**TASK DETAILS**:
Return the records below in full. Keep every word exact and skip the images.

**SOURCE MATERIAL**:
BEGIN

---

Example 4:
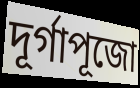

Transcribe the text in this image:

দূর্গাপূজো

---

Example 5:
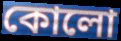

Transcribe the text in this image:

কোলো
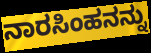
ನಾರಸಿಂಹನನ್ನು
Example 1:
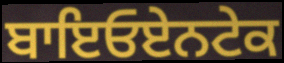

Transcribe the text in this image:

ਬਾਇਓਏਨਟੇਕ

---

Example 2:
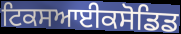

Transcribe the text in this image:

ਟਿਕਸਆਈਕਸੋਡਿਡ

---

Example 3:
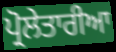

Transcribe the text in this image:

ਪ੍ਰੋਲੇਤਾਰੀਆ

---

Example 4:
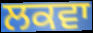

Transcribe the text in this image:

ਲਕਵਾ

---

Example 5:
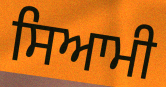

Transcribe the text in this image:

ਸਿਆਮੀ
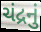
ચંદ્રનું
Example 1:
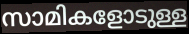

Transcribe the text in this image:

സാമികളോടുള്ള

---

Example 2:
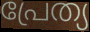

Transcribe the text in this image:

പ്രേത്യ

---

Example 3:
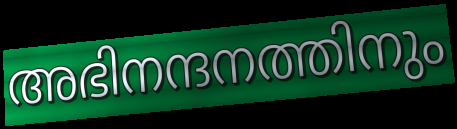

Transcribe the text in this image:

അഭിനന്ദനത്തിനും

END

**EXERCISE RESULT**:
---

Example 4:

Transcribe the text in this image:

দূর্গাপূজো

---

Example 5:

Transcribe the text in this image:

কোলো
ನಾರಸಿಂಹನನ್ನು
Example 1:

Transcribe the text in this image:

ਬਾਇਓਏਨਟੇਕ

---

Example 2:

Transcribe the text in this image:

ਟਿਕਸਆਈਕਸੋਡਿਡ

---

Example 3:

Transcribe the text in this image:

ਪ੍ਰੋਲੇਤਾਰੀਆ

---

Example 4:

Transcribe the text in this image:

ਲਕਵਾ

---

Example 5:

Transcribe the text in this image:

ਸਿਆਮੀ
ચંદ્રનું
Example 1:

Transcribe the text in this image:

സാമികളോടുള്ള

---

Example 2:

Transcribe the text in this image:

പ്രേത്യ

---

Example 3:

Transcribe the text in this image:

അഭിനന്ദനത്തിനും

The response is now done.